**What is required**. The listing below holds pictures; exclude them. Return exactly the lines from the one with "left knee: (174, 253)" through the one with "left hip: (102, 222)".

**Provided data**.

□ □ □ □

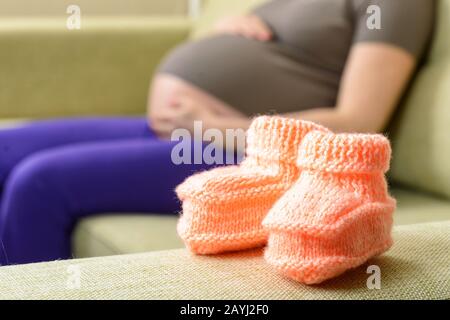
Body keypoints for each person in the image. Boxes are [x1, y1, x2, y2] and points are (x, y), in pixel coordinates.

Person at [0, 0, 435, 265]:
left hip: (245, 151)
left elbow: (359, 122)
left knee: (39, 183)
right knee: (5, 148)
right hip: (176, 132)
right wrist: (219, 38)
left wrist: (211, 128)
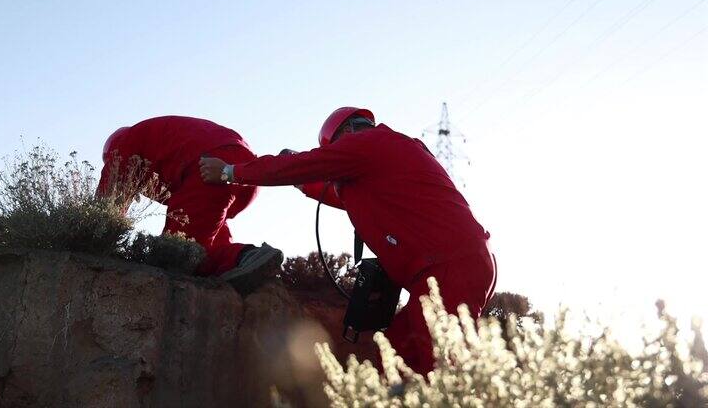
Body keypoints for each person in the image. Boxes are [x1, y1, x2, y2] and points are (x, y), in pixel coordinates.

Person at [198, 107, 497, 374]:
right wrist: (301, 182)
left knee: (442, 369)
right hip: (455, 264)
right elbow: (337, 193)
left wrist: (229, 172)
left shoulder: (367, 143)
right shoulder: (387, 157)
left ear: (343, 134)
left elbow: (306, 166)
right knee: (397, 356)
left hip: (448, 267)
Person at [97, 115, 283, 292]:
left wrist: (99, 246)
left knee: (174, 253)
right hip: (245, 173)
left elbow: (105, 211)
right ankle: (241, 264)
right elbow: (198, 210)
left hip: (208, 167)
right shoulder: (155, 141)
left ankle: (244, 257)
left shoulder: (123, 148)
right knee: (201, 239)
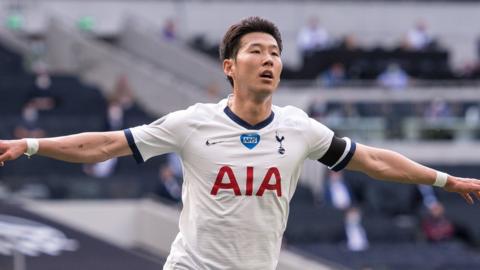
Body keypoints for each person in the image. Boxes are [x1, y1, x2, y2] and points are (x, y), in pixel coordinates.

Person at [1, 17, 480, 270]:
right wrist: (31, 147)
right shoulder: (193, 123)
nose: (269, 59)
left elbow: (373, 160)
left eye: (275, 53)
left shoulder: (299, 128)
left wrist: (443, 178)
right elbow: (105, 145)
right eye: (256, 51)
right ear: (230, 66)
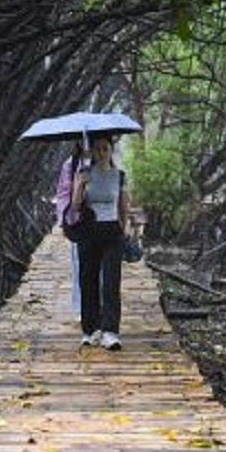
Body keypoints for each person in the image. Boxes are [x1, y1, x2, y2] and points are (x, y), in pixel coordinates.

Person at [72, 134, 130, 350]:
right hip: (88, 231)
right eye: (97, 149)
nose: (101, 153)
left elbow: (124, 205)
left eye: (105, 149)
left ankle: (110, 332)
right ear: (92, 151)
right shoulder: (84, 173)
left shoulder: (119, 176)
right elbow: (76, 206)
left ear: (111, 150)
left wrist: (126, 230)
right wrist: (80, 185)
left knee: (111, 282)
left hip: (112, 231)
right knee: (88, 280)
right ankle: (90, 330)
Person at [54, 141, 85, 314]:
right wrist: (66, 220)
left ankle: (100, 308)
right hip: (78, 221)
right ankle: (81, 307)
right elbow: (63, 193)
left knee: (101, 268)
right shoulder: (70, 164)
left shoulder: (103, 159)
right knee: (78, 265)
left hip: (102, 222)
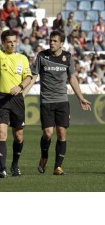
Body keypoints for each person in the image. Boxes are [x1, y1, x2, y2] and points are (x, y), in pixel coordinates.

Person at [23, 30, 91, 175]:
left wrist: (81, 98)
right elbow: (34, 76)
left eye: (55, 41)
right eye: (50, 40)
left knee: (61, 133)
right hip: (46, 101)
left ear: (61, 43)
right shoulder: (42, 56)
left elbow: (72, 78)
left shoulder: (67, 57)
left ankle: (57, 167)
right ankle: (44, 156)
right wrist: (23, 93)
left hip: (62, 101)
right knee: (48, 134)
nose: (52, 43)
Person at [0, 0, 33, 178]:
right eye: (8, 42)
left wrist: (20, 86)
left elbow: (28, 77)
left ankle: (14, 165)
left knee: (18, 136)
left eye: (14, 41)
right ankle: (2, 168)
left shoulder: (23, 58)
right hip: (2, 99)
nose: (12, 44)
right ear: (3, 43)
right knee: (1, 132)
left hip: (17, 100)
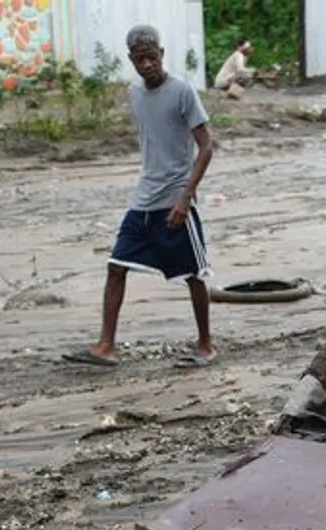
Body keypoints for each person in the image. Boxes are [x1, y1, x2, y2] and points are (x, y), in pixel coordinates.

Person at [64, 24, 216, 368]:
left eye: (152, 57)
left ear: (161, 55)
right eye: (139, 59)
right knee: (116, 267)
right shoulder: (135, 94)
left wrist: (186, 197)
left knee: (193, 275)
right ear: (131, 60)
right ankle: (105, 346)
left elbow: (206, 146)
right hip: (143, 202)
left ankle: (206, 345)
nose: (147, 64)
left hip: (175, 202)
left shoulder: (182, 92)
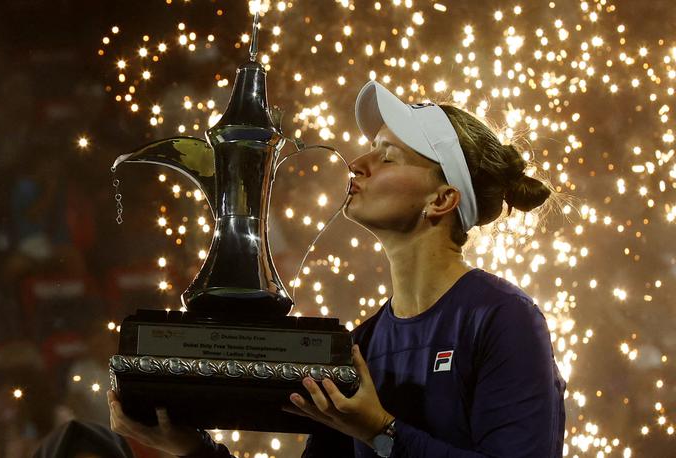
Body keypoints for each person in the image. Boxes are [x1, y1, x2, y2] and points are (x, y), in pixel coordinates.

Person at [107, 80, 566, 457]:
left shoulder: (503, 318)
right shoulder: (362, 343)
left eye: (387, 156)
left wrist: (381, 432)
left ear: (442, 200)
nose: (357, 164)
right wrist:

□ □ □ □

**Result for this task**.
left knee: (174, 253)
right hip: (245, 173)
left elbow: (105, 211)
right ankle: (241, 264)
right elbow: (198, 210)
left hip: (208, 167)
right shoulder: (155, 141)
left ankle: (244, 257)
left shoulder: (123, 148)
right knee: (201, 239)
Body keypoints for each person in the image. Boxes are [x1, y1, x2, y2] and points are (x, y), in pixel coordinates.

Person at [1, 17, 480, 270]:
right wrist: (31, 147)
right shoulder: (193, 123)
nose: (269, 59)
left elbow: (373, 160)
left eye: (275, 53)
left shoulder: (299, 128)
left wrist: (443, 178)
right elbow: (105, 145)
right eye: (256, 51)
right ear: (230, 66)
Body keypoints for each person in the image. Boxes are [x1, y1, x2, y2] and points are (x, y), in pixel coordinates.

Person at [72, 134, 130, 350]:
right hip: (88, 231)
right eye: (97, 149)
nose: (101, 153)
left elbow: (124, 205)
left eye: (105, 149)
left ankle: (110, 332)
right ear: (92, 151)
right shoulder: (84, 173)
left shoulder: (119, 176)
right elbow: (76, 206)
left ear: (111, 150)
left wrist: (126, 230)
right wrist: (80, 185)
left knee: (111, 282)
left hip: (112, 231)
right knee: (88, 280)
right ankle: (90, 330)
Person at [54, 141, 85, 314]:
right wrist: (66, 220)
left ankle: (100, 308)
right hip: (78, 221)
right ankle: (81, 307)
right elbow: (63, 193)
left knee: (101, 268)
right shoulder: (70, 164)
left shoulder: (103, 159)
right knee: (78, 265)
left hip: (102, 222)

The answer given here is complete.